Dio della vita, chino sui sofferenti

Incontri che cambiano la vita

UN PENSIERO PER DOMENICA 4 FEBBRAIO

In un momento storico, in particolare in una campagna elettorale in cui l’indifferenza al dolore altrui si eleva a sistema, Gesù, Dio della vita, mostra il suo diverso modo di intendere i rapporti umani: partecipa alle vicende umane e si china sulla sofferenza degli uomini. Questa esperienza tragica della vita può assumere infinite forme, come denunciato da Giobbe (7,1-7): dalla malattia fisica alla perdita di speranza, al tormento che genera insonnia e alla sensazione che la vita stia scappando via. Di fronte alla sofferenza possono nascere tre atteggiamenti, esemplificati dalle letture: lamentarsi, cercare consolazione nella solidarietà umana o provare a guarire la malattia.

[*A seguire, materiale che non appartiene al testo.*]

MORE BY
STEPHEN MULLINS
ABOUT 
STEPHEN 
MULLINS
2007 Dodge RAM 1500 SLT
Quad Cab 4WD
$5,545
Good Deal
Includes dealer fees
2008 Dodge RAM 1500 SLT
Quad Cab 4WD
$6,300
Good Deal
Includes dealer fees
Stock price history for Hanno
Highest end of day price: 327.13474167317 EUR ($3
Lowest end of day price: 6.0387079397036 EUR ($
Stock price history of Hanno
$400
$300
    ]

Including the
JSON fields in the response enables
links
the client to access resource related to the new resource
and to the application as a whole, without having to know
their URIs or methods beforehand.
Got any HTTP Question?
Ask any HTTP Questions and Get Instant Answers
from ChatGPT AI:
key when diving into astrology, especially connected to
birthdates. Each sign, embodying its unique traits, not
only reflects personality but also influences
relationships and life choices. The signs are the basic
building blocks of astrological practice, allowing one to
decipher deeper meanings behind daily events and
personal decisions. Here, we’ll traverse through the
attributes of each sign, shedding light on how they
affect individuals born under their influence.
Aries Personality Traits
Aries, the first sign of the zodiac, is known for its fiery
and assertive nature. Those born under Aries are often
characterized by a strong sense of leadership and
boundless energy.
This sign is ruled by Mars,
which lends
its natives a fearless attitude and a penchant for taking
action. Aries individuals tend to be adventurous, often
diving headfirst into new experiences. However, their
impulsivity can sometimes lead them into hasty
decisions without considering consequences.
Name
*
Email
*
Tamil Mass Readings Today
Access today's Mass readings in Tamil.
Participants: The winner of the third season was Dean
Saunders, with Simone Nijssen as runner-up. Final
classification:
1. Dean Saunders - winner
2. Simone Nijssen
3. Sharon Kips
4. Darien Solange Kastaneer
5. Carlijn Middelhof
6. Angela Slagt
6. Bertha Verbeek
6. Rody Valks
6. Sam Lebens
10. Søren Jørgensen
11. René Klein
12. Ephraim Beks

Lamentarsi è umano. Giobbe, spesso additato come simbolo di pazienza, si lamenta delle sue sofferenze, gridando a Dio il suo dolore. Dio però, come apparirà nell’ultimo capitolo del libro biblico, non lo condanna per questo. Ricordiamo che nell’antico Israele la sorte dei malati era drammatica: mancando la figura del medico – tipica del mondo greco – le persone affette da malattia venivano curate in casa e, nel caso di malattie infettive, emarginate. Potevano rivolgersi ai sacerdoti perché invocassero da Dio la guarigione e, come nel caso della lebbra, la certificassero, rendendo possibile il reinserimento sociale.

Solidarietà e vicinanza sono due atteggiamenti teorizzati da Paolo nella prima lettera ai Corinzi (9,16-23): farsi “debole con i deboli”. Tutti abbiamo sperimentato che, in momenti di sofferenza, uno dei motivi di sollievo è una presenza amica. La solidarietà, come ha spiegato bene il filosofo polacco Tishner, è condividere: un oggetto, per quanto pesante, se portato in due pesa solo più metà!

Gesù vuole guarire la sofferenza. Come leggiamo nel Vangelo (Mc 1,29-39), Gesù si coinvolge nella vicenda del malato. Senza nemmeno essere chiamato, si avvicina alla suocera di Pietro, affetta da febbre, con semplicità e delicatezza: la prende per mano e la guarisce. Non cerca il gesto eclatante, per farsi pubblicità, ma si avvicina alla persona malata, facendole capire che Dio le è vicino. Gesù inoltre non guarisce solo il corpo, ma ridona uno scopo per vivere: la donna, guarita, immediatamente si attiva per far onore agli ospiti. Questa è guarigione totale.